Stephanie: This is so hard because I went through this with my children: I have 6. What I found was most helpful was letting them know that, right now, this day, I am fine and we will take each day as it comes. It was also important to validate their feelings. It's OK for them to be scared and anxious right now, but keep an eye out for excessive anxiety that starts to interfere with their lives. I also found that getting a counselor for them, to help them through it was extremely helpful.
Jenny: As the youngest in my family, I am literally the “baby girl.” I cannot change how people see me because they may have been feeling confused or scared and were attaching themselves to an understanding that helped them to feel more in control. But now that your roles are reversed, and you are helping them, you may want to articulate for them what it is you need from them. Seeing you as the “baby girl” may not be helpful in your own healing. If you talk with them about how this makes you feel and how it affects your own understanding of yourself, perhaps they would begin to change their thinking.
Stephanie: Yes, it did, but I can't say I had a hard time with it. I do get frustrated at times but I try to put myself in their shoes. If anything happened to any one of my six children, I would have a hard time not doing the same thing! The mamma bear in me is strong. If they get carried away you could always say something to them, but if it isn't hurting anything, you may just want to humor them and let them help. Like it or not, you will always be their "baby girl."
Chris: I do not share information that has the possibility to scare people, nor do I share too much personal info in the beginning of a friendship. But I also don't wait too long. After you have an idea about the potential friend's personality, a joint sharing of health experiences is in order. Be transparent when asked, however.

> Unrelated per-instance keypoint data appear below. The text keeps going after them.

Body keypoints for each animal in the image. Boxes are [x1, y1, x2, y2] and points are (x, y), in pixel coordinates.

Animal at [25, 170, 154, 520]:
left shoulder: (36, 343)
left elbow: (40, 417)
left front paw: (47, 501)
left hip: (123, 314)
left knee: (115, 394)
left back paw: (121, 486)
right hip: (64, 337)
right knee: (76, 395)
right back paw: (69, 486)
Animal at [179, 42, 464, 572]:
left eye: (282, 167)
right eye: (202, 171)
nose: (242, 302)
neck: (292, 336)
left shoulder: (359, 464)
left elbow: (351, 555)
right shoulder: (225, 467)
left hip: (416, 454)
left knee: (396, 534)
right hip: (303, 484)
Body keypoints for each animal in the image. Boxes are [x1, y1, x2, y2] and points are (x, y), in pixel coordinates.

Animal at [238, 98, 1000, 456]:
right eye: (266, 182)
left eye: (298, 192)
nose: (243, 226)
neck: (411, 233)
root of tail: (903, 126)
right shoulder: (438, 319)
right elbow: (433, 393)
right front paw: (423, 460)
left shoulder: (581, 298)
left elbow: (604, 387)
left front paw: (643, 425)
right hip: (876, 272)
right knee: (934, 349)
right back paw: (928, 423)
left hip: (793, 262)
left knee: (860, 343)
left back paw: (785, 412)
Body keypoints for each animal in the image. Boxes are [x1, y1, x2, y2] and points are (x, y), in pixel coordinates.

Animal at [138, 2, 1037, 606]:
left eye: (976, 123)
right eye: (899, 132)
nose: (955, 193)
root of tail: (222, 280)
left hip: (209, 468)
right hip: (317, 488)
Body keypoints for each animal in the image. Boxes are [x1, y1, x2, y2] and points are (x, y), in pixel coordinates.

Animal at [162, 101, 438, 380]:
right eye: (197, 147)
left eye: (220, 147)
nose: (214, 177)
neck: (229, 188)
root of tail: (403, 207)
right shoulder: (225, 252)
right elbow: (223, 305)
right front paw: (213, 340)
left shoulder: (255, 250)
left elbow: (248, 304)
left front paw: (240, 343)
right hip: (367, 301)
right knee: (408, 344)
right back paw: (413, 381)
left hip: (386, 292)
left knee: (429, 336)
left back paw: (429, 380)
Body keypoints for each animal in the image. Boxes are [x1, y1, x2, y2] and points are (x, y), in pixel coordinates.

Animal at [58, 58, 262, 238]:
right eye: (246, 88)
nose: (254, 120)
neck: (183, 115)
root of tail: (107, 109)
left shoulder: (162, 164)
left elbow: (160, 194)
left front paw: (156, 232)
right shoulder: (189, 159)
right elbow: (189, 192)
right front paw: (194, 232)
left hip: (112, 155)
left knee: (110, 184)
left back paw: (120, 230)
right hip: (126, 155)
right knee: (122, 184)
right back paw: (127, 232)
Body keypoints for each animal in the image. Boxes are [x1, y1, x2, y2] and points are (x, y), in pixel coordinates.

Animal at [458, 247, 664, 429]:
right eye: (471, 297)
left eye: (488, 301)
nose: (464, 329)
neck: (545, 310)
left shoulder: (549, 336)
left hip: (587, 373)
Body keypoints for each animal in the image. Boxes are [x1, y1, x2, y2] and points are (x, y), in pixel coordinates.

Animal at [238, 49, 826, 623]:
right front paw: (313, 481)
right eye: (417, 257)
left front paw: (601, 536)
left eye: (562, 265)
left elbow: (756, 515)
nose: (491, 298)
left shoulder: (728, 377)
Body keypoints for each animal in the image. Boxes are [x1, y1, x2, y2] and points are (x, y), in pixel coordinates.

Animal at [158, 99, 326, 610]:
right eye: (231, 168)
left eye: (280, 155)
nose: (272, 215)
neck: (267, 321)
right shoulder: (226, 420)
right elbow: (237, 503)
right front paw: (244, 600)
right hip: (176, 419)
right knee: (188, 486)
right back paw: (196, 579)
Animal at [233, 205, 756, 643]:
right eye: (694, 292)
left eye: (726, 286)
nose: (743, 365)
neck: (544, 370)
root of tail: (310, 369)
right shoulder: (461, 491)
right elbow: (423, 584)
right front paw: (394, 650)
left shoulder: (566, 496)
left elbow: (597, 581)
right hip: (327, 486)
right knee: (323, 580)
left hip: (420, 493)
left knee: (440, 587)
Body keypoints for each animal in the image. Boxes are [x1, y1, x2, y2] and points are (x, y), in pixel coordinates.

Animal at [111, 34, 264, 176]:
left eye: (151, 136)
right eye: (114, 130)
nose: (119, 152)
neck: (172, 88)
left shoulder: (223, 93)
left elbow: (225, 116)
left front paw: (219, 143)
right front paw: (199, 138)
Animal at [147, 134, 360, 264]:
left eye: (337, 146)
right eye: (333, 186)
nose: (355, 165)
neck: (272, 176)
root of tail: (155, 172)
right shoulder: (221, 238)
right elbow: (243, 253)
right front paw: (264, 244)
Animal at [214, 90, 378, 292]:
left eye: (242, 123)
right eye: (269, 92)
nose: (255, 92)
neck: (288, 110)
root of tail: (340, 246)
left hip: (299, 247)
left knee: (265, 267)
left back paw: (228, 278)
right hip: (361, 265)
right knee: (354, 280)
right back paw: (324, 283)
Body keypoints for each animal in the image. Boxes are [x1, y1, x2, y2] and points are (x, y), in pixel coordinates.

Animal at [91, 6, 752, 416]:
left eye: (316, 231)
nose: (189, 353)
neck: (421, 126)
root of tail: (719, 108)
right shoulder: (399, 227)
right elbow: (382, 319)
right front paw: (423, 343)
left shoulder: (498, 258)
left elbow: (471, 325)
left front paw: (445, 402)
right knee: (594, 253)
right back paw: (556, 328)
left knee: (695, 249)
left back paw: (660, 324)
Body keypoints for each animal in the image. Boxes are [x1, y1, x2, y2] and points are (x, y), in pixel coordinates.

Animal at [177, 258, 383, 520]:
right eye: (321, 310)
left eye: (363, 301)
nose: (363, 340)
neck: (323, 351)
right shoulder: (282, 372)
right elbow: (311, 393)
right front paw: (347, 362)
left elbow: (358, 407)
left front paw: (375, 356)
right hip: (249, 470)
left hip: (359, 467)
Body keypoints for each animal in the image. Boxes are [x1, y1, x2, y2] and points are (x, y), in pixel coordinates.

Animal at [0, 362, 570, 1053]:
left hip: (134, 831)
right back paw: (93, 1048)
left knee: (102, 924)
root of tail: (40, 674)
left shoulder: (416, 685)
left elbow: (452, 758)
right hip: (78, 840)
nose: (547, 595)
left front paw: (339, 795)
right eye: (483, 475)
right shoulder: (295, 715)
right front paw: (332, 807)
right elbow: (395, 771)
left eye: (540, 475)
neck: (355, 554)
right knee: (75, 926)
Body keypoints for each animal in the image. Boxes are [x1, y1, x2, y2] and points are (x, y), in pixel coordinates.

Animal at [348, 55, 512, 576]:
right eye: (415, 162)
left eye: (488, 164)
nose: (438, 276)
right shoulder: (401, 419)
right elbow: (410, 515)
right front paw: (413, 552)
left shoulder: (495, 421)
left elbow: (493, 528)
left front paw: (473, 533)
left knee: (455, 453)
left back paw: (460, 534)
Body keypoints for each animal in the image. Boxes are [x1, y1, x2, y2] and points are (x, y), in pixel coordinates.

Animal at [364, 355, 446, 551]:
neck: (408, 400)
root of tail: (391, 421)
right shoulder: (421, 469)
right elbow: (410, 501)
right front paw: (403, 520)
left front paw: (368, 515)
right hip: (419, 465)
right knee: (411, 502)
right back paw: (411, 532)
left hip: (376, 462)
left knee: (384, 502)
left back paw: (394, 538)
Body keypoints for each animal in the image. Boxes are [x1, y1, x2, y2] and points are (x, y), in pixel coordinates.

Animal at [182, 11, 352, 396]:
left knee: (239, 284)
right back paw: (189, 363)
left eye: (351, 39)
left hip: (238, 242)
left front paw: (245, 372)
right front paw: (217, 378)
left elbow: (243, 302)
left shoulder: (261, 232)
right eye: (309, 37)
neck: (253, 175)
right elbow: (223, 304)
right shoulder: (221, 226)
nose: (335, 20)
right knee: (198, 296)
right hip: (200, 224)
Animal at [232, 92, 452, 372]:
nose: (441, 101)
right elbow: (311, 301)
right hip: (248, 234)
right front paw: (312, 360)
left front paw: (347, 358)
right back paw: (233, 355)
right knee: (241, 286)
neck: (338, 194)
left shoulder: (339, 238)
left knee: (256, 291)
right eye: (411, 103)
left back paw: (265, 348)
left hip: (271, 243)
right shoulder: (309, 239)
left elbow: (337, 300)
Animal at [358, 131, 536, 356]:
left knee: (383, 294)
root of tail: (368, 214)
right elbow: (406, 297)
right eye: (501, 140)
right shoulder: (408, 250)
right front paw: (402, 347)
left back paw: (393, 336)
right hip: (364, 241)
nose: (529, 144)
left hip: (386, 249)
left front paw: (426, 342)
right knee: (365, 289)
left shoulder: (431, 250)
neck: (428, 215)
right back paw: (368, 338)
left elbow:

Stephanie: I think it's OK to get to know them a little before letting them know, but if you feel like blurting it out, you have to stay true to your own feelings. Anyone who runs did you a favor anyway!
Stephanie: I wish the answer was as simple as "educate them" but it's not. Since my mets diagnoses I have ran into this so many times. I will try to educate but in the end, not everyone wants to hear the truth. What's that saying? "Ignorance is bliss." Unfortunately some people will hear your diagnosis and be reminded of their mortality and insist that if you just stay positive and pray you will "win the fight." I always try to educate first, but in the end if I am still meeting resistance and denial I try to remind myself that it is more about their feelings than mine and that MOST of them are coming from a place of love and good intentions. But in the end, "you can lead a horse to water, but you can't make him drink."
Chris: Ask him if he changed his mind due to your diagnosis and if so, tell him that the biggest gift he can give you is to follow his dream. Let him know you will make sure to spend quality time with him wherever he is located. Also let him know that other people are available to care for you, and that he doesn't need to worry about caring for you. And make sure he understands your true prognosis, and how much you love him.
Stephanie: Right now I know you are feeling so many things, but it is also important to take a deep breath and think about your son's feelings, too. Let him know how you feel and your concerns but in the end he will have to make the decision that's right for him. His career will be there. I hope you both find peace with what he decides.